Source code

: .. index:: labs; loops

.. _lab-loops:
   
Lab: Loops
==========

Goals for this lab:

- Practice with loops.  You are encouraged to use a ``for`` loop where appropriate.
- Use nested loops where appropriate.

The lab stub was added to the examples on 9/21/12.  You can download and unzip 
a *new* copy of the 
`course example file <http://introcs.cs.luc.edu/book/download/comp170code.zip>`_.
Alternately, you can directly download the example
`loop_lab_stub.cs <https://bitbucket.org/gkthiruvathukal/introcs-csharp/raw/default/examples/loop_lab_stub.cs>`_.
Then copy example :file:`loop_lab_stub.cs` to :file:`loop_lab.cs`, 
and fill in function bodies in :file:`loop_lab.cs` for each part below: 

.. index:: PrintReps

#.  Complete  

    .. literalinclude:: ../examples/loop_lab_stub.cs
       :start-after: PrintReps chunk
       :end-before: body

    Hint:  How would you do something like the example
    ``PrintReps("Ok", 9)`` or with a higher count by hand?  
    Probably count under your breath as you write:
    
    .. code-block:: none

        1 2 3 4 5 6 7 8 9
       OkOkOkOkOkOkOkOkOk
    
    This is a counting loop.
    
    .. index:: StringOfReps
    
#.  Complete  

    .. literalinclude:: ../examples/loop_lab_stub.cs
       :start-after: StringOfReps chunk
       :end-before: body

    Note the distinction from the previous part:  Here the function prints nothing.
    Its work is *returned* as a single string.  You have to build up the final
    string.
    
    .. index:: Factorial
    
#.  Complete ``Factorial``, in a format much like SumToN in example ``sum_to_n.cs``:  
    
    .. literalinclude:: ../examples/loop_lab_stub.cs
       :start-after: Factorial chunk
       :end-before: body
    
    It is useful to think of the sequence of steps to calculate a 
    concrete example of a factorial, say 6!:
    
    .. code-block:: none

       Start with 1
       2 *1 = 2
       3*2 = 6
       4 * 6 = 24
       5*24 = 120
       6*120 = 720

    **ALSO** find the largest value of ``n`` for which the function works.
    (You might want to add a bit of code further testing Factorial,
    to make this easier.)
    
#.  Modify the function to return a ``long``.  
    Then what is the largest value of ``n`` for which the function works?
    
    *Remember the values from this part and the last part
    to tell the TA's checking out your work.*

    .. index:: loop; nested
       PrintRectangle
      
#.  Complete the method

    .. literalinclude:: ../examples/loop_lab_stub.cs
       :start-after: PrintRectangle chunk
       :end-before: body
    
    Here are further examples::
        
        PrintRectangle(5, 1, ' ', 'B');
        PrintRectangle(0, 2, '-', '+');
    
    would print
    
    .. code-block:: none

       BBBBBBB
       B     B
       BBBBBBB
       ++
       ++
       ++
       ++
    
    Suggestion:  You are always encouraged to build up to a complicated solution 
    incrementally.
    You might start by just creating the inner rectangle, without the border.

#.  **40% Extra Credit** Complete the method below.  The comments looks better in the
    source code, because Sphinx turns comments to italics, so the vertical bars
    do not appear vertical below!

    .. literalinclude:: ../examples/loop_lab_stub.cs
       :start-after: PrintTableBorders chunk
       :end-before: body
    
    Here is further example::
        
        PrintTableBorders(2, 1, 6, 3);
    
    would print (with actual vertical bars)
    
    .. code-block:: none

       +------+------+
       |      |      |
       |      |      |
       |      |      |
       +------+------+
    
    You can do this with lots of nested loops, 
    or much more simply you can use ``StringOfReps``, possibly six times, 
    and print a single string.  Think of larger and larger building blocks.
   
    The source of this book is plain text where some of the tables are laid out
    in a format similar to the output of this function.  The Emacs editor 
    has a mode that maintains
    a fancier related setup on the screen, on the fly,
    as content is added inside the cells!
******************************
■ **Description of the task**
Copying word for word, give each line of the data above from the first one through the line containing "like the example", and nothing else.

■ **Your response**
Source code

: .. index:: labs; loops

.. _lab-loops:
   
Lab: Loops
==========

Goals for this lab:

- Practice with loops.  You are encouraged to use a ``for`` loop where appropriate.
- Use nested loops where appropriate.

The lab stub was added to the examples on 9/21/12.  You can download and unzip 
a *new* copy of the 
`course example file <http://introcs.cs.luc.edu/book/download/comp170code.zip>`_.
Alternately, you can directly download the example
`loop_lab_stub.cs <https://bitbucket.org/gkthiruvathukal/introcs-csharp/raw/default/examples/loop_lab_stub.cs>`_.
Then copy example :file:`loop_lab_stub.cs` to :file:`loop_lab.cs`, 
and fill in function bodies in :file:`loop_lab.cs` for each part below: 

.. index:: PrintReps

#.  Complete  

    .. literalinclude:: ../examples/loop_lab_stub.cs
       :start-after: PrintReps chunk
       :end-before: body

    Hint:  How would you do something like the example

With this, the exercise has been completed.